• **Task item**: Down to the last line, output the records below exactly.

(Dataset records)
# # # # #

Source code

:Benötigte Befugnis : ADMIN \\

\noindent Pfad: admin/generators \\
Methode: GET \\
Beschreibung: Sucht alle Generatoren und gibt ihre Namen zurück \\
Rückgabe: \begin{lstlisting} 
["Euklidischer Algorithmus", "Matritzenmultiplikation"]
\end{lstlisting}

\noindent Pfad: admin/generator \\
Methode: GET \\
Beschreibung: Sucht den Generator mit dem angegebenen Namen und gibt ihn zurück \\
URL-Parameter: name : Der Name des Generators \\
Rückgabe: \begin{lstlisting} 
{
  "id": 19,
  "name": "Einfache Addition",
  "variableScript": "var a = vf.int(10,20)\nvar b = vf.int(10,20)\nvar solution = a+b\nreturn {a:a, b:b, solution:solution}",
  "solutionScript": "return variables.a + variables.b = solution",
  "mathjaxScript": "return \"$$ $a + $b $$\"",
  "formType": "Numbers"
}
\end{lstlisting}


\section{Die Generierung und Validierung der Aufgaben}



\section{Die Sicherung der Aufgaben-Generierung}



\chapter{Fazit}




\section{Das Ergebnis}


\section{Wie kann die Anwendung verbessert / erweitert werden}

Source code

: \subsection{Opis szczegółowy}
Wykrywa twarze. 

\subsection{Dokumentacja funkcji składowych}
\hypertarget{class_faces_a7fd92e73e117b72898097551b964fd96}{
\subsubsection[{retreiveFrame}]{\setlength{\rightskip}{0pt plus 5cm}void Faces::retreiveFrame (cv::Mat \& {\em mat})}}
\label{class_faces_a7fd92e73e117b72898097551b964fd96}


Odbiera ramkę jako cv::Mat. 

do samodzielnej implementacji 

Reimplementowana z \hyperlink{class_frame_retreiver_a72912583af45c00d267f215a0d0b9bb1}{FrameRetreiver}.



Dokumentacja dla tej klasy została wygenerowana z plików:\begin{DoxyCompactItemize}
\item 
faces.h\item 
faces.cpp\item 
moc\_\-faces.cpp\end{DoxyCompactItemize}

# # # # #

• **Written answer**:
Source code

:Benötigte Befugnis : ADMIN \\

\noindent Pfad: admin/generators \\
Methode: GET \\
Beschreibung: Sucht alle Generatoren und gibt ihre Namen zurück \\
Rückgabe: \begin{lstlisting} 
["Euklidischer Algorithmus", "Matritzenmultiplikation"]
\end{lstlisting}

\noindent Pfad: admin/generator \\
Methode: GET \\
Beschreibung: Sucht den Generator mit dem angegebenen Namen und gibt ihn zurück \\
URL-Parameter: name : Der Name des Generators \\
Rückgabe: \begin{lstlisting} 
{
  "id": 19,
  "name": "Einfache Addition",
  "variableScript": "var a = vf.int(10,20)\nvar b = vf.int(10,20)\nvar solution = a+b\nreturn {a:a, b:b, solution:solution}",
  "solutionScript": "return variables.a + variables.b = solution",
  "mathjaxScript": "return \"$$ $a + $b $$\"",
  "formType": "Numbers"
}
\end{lstlisting}


\section{Die Generierung und Validierung der Aufgaben}



\section{Die Sicherung der Aufgaben-Generierung}



\chapter{Fazit}




\section{Das Ergebnis}


\section{Wie kann die Anwendung verbessert / erweitert werden}

Source code

: \subsection{Opis szczegółowy}
Wykrywa twarze. 

\subsection{Dokumentacja funkcji składowych}
\hypertarget{class_faces_a7fd92e73e117b72898097551b964fd96}{
\subsubsection[{retreiveFrame}]{\setlength{\rightskip}{0pt plus 5cm}void Faces::retreiveFrame (cv::Mat \& {\em mat})}}
\label{class_faces_a7fd92e73e117b72898097551b964fd96}


Odbiera ramkę jako cv::Mat. 

do samodzielnej implementacji 

Reimplementowana z \hyperlink{class_frame_retreiver_a72912583af45c00d267f215a0d0b9bb1}{FrameRetreiver}.



Dokumentacja dla tej klasy została wygenerowana z plików:\begin{DoxyCompactItemize}
\item 
faces.h\item 
faces.cpp\item 
moc\_\-faces.cpp\end{DoxyCompactItemize}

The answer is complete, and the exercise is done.